LECTURAS DE VERANO (II)


Contaba el otro día cómo he dedicado buenos ratos de mis vacaciones a leer a dos grandes novelistas como son Lev Tolstói y Marcel Proust. Ya comenté entonces algo sobre Resurrección –que no se piensen los capillitas que tiene nada que ver con la Semana Santa-, última de las novelas del gran escritor ruso, y hoy le toca el turno al literato francés.
De Marcel Proust he leído “Por el camino de Swann”, de cuya publicación se celebra este año su centenario, y que es el primero de los siete volúmenes de su monumental obra “En busca del tiempo perdido”. Y desde luego que le he dedicado tiempo, pero en absoluto lo considero perdido.
Proust es un enorme renovador de la narrativa, de talla equiparable a la  de Joyce, pero sin Bloomsday y sin Angelica Huston interpretando a Greta en  Dublineses, lo que quizá lo haga menos popular, aunque sea muy conocido su famoso episodio de la magdalena y en los últimos tiempos se promocione Illiers-Combray como meca de los proustianos.
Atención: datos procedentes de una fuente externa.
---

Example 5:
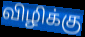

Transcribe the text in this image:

விழிக்கு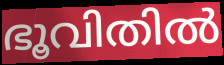
ഭൂവിതിൽ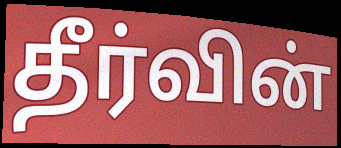
தீர்வின்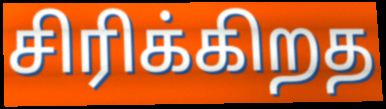
சிரிக்கிறதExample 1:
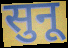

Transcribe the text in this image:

सुनू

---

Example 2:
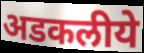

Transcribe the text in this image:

अडकलीये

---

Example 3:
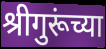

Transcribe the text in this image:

श्रीगुरूंच्या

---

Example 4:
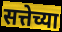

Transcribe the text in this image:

सत्तेच्या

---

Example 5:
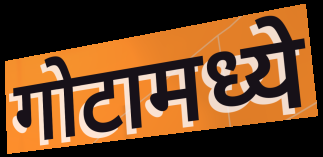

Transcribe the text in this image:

गोटामध्ये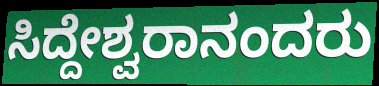
ಸಿದ್ದೇಶ್ವರಾನಂದರುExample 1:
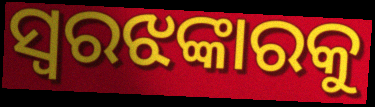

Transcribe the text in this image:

ସ୍ୱରଝଙ୍କାରକୁ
A mí sin embargo tengo que confesar con humildad que el Ulises no acaba de encajarme y en cambio me engancharon desde primer momento el estilo y universo temático del parisino.
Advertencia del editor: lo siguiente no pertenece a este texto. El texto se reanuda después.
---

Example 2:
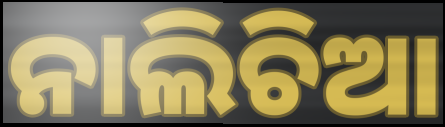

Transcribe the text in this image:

ନାଲିଚିଆ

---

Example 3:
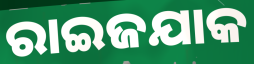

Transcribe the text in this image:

ରାଇଜଯାକ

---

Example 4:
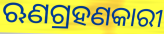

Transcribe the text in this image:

ଋଣଗ୍ରହଣକାରୀ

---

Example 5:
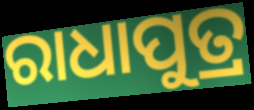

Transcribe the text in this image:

ରାଧାପୁତ୍ର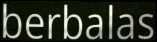
berbalas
Proust estudió Derecho, por dar satisfacción a su padre, pero nunca ejerció la abogacía. Claro que era rico por familia, y eso le permitió vivir sin ocupación en los ambientes de la alta sociedad parisina, antes de encerrarse en los últimos años de su corta vida para dedicarse por entero a la literatura y dejarnos esta fascinante obra. Últimamente me ha venido a veces a la cabeza que me gustaría dejar la toga y dedicarme a escribir –como a cualquiera- pero ni soy rico por familia ni tengo tan pocas luces como para no darme cuenta de que ni por asomo cuento con las dotes literarias necesarias para escribir nada que se venda, por lo que lo más sensato será seguir escribiendo demandas, informes o recursos, terreno en el que al menos me defiendo.
A Proust hay que paladearlo despacio. Si intentas digerirlo rápido se te atraganta. Pero si le das su ritmo resulta delicioso. Su lectura no es fácil, requiere paciencia y concentración. A veces te pierdes en las frases interminables, en la profundidad de la introspección psicológica de los personajes, en las extensas digresiones sobre el arte o la música, pero entre esas dificultades, que te obligan en ocasiones a retroceder en la lectura al punto en que te extraviaste y retomar la senda con mayor atención, puedes obtener la recompensa de encontrar algunos de los pasajes más bellos que hayas podido leer nunca. Por eso es apropiado para las relajadas siestas del estío, en las que las horas pueden alargarse a placer, sin prisas, sin apremios.

Así que allí estaba yo leyendo plácidamente, imaginando caminos a Méséglise o a Guermantes, amores y celos de Swann, paseos y juegos en el bosque de Bolonia o en los Campos Elíseos, cuando de repente sonó el despertador. Se acabó el encanto. Fin de las vacaciones. Regreso a la rutina, al tedio de los tribunales, el que aburría a los jueces retratados por Tolstói y del que sabiamente supo y pudo librarse Proust. A ello habrá que aplicarse, no hay más remedio. Pero en cuanto haya ocasión no dudaré en volver a sumergirme en la lectura de la Recherche. A seguir indagando en la historia de Odette de Crécy, a recrear  los paisajes normandos de Balbec, a descubrir el personaje de Albertina…hasta recobrar el tiempo perdido.